**DESCRIPTION OF THE TASK**
Pull every line with "Senff" from the data below and copy it.

**PROVIDED RECORDS**
════════

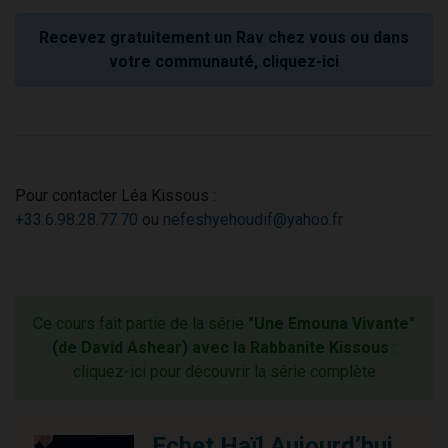
Recevez gratuitement un Rav chez vous ou dans
votre communauté, cliquez-ici
Pour contacter Léa Kissous :
+33.6.98.28.77.70
ou
nefeshyehoudif@yahoo.fr
Ce cours fait partie de la série
"Une Emouna Vivante"
(de David Ashear) avec la Rabbanite Kissous
:
cliquez-ici pour découvrir la série complète
Echet Haïl Aujourd’hui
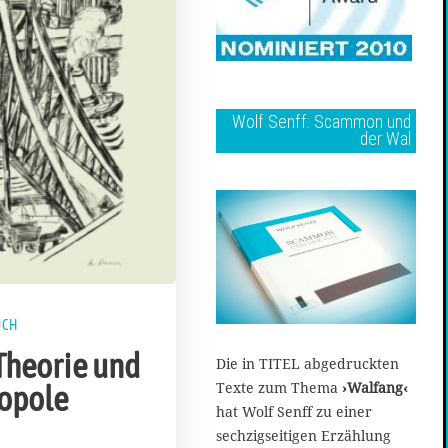
Wolf Senff: Scammon und
der Wal
UCH
Theorie und
Die in TITEL abgedruckten
Texte zum Thema
›Walfang‹
opole
hat Wolf Senff zu einer
sechzigseitigen Erzählung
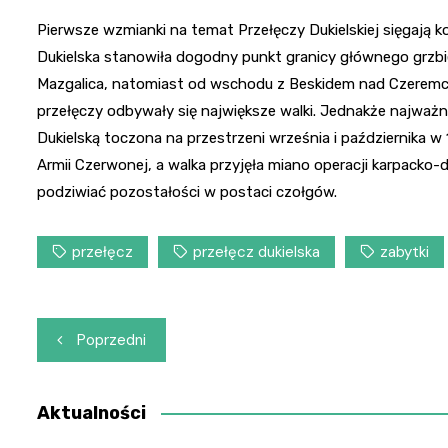
Pierwsze wzmianki na temat Przełęczy Dukielskiej sięgają k
Dukielska stanowiła dogodny punkt granicy głównego grzbie
Mazgalica, natomiast od wschodu z Beskidem nad Czeremchą
przełęczy odbywały się największe walki. Jednakże najważn
Dukielską toczona na przestrzeni września i października w 1
Armii Czerwonej, a walka przyjęła miano operacji karpacko-d
podziwiać pozostałości w postaci czołgów.
przełęcz
przełęcz dukielska
zabytki
Nawigacja
Poprzedni
wpisu
Aktualności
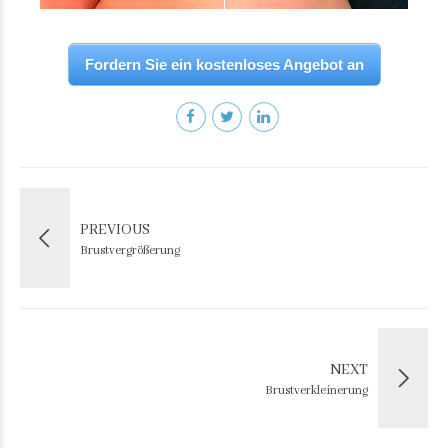
Fordern Sie ein kostenloses Angebot an
PREVIOUS
Brustvergrößerung
NEXT
Brustverkleinerung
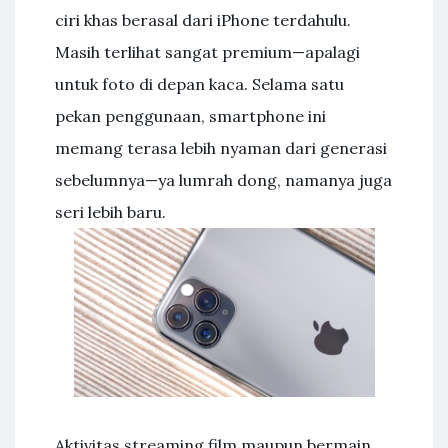
ciri khas berasal dari iPhone terdahulu.
Masih terlihat sangat premium—apalagi
untuk foto di depan kaca. Selama satu
pekan penggunaan, smartphone ini
memang terasa lebih nyaman dari generasi
sebelumnya—ya lumrah dong, namanya juga
seri lebih baru.
Aktivitas streaming film maupun bermain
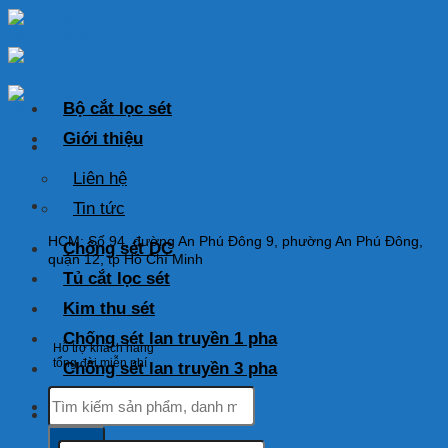
Skip
to
content
Bộ cắt lọc sét
Giới thiệu
Liên hệ
HOTLINE: 0925 038 097
Tin tức
HCM: Số 94, đường An Phú Đông 9, phường An Phú Đông,
Chống sét DC
quận 12, tp Hồ Chí Minh
Tủ cắt lọc sét
Kim thu sét
Chống sét lan truyền 1 pha
Hỗ trợ khách hàng
tổng đài miễn phí
Chống sét lan truyền 3 pha
Tìm
kiếm:
Tìm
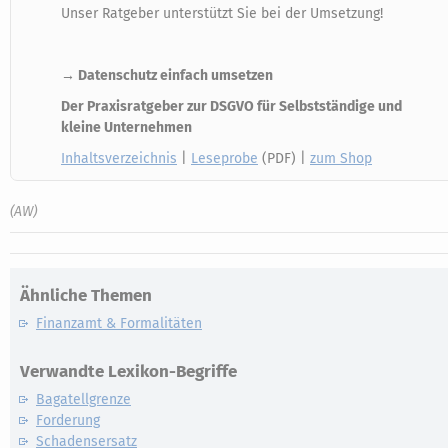
Unser Ratgeber unterstützt Sie bei der Umsetzung!
→ Datenschutz einfach umsetzen
Der Praxisratgeber zur DSGVO für Selbstständige und
kleine Unternehmen
Inhaltsverzeichnis
|
Leseprobe
(PDF) |
zum Shop
(AW)
Ähnliche Themen
Finanzamt & Formalitäten
Verwandte Lexikon-Begriffe
Bagatellgrenze
Forderung
Schadensersatz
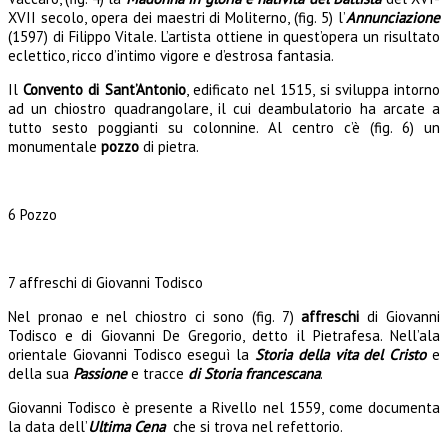
XVII secolo, opera dei maestri di Moliterno, (fig. 5) l’
Annunciazione
(1597) di Filippo Vitale. L’artista ottiene in quest’opera un risultato
eclettico, ricco d’intimo vigore e d’estrosa fantasia.
Il
Convento di Sant’Antonio
, edificato nel 1515, si sviluppa intorno
ad un chiostro quadrangolare, il cui deambulatorio ha arcate a
tutto sesto poggianti su colonnine. Al centro c’è (fig. 6) un
monumentale
pozzo
di pietra.
6 Pozzo
7 affreschi di Giovanni Todisco
Nel pronao e nel chiostro ci sono (fig. 7)
affreschi
di Giovanni
Todisco e di Giovanni De Gregorio, detto il Pietrafesa. Nell’ala
orientale Giovanni Todisco eseguì la
Storia della vita del Cristo
e
della sua
Passione
e tracce
di Storia francescana
.
Giovanni Todisco è presente a Rivello nel 1559, come documenta
la data dell’
Ultima
Cena
che si trova nel refettorio.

════════

**RESPONSE FOR THIS EXERCISE**
Wolf Senff: Scammon und
hat Wolf Senff zu einer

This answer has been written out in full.